Definition (house style)
Pneumatology is the theological discipline that investigates the Holy Spirit: his person, his works, and his relationship to the Father and the Son. On apokatastasis.wiki, pneumatology is inseparably connected to questions about sanctification, the gifts of the Spirit, and Spirit-baptism. The five authors in this corpus are all pneumatologically oriented, but they stand in sharp contrast to one another regarding the relationship between gifts and maturity, the nature of the baptism of the Spirit, and whether the supernatural gifts belong to the church of all ages.
Author variants
Nee/Lee
The pneumatology of Nee and Lee is the functional core of their system: the Holy Spirit is the terminal form of the oikonomia — the carrier of all seven elements of Christ — the means by which the Trinity is poured into the human spirit: “Have you ever realized that the Holy Spirit is the best ‘dose’ in the world? Just one dose is sufficient to meet all our needs. Everything that the Father and the Son are and have is in this wonderful Spirit” [EG, ch. 2]. Characteristic is the two-moment model: the Spirit of resurrection day (John 20:22) as the breath of life, and the Spirit of Pentecost (Acts 2) as the enduement with authority for service [EG, ch. 2]. BXL3 adds: the Spirit as inner life-sense (an inward life-feeling as daily Spirit-guidance), the Spirit as the essential character of the Word (Word = Spirit, via 2Tim. 3:16 + John 4:24 + John 6:63), and the mingling of divine and human spirit as the most characteristic and controversial teaching (1Cor. 6:17). Notably, Nee and Lee relativize the gifts of the Spirit: the Corinthians had all the gifts but were carnal [EG, ch. 4] — a pneumatology that prioritizes spiritual maturity over spiritual gifts.
Jones
Jones teaches a continuationist pneumatology: the supernatural gifts of the Spirit are not limited to the apostolic period but are available to the church of all ages.
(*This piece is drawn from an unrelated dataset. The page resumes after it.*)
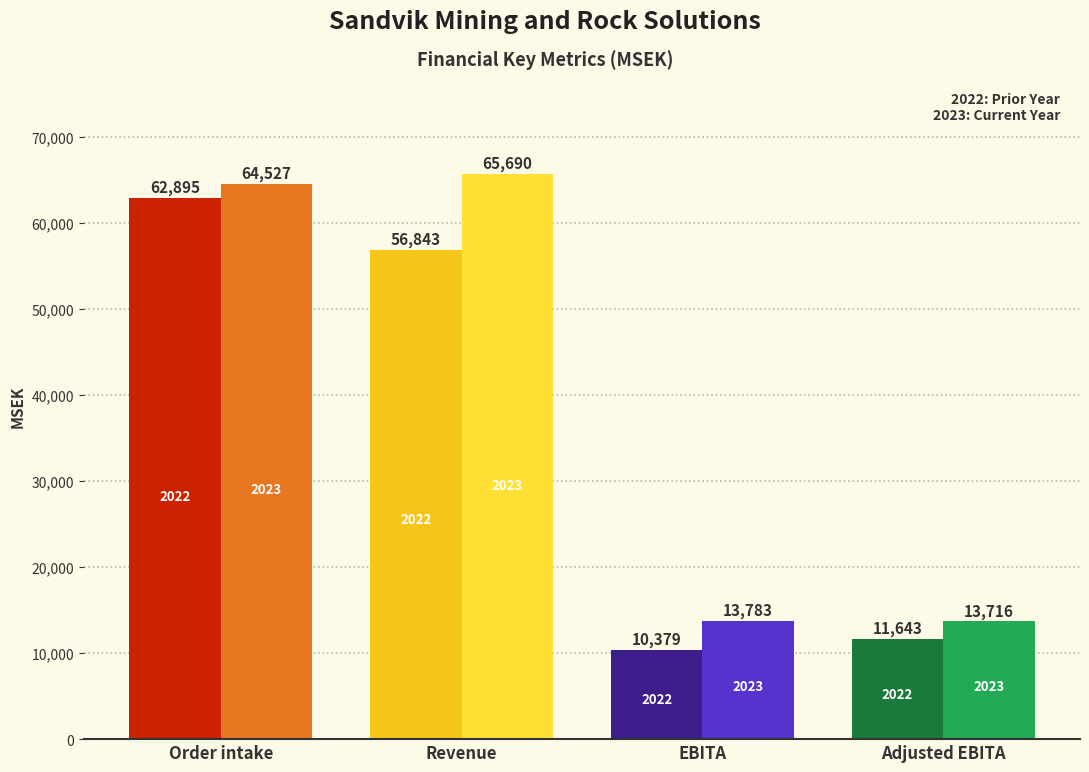

At which category is the sum across all series the highest?

Order intake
Characteristic is his exegesis of 1Cor. 12:3: no one can say “Jesus is Lord” except through the Holy Spirit — a thesis he connects to universal restoration, since every knee will ultimately bow through the Spirit and every tongue confess.
Warnock
Warnock develops a specific pneumatology centered on Spirit-baptism as the cause of sanctification: those baptized in the Spirit undergo a sanctifying work that goes beyond forgiveness. Unique in his corpus is the thesis that the Spirit absorbed the Blood of Christ at the crucifixion (Heb. 9:14) — making the Blood and the Spirit inseparable in their working. Warnock expects a latter rain outpouring of the Spirit in the last days.
Bullinger
Bullinger is cessationist: the supernatural gifts — tongues, prophecy, healing — belonged to the apostolic period as sign-miracles confirming the gospel and ceased with the closing of the canon. The Spirit now works primarily through the Word and sanctification.
Noordzij
Noordzij emphasizes pneumatic hermeneutics: the Spirit is the only authority for understanding Scripture (Eph. 6:17-18 as the basis for praying the Word). The Spirit works not through spectacular manifestations but through the inner man, who is exercised and strengthened through prayer and obedience.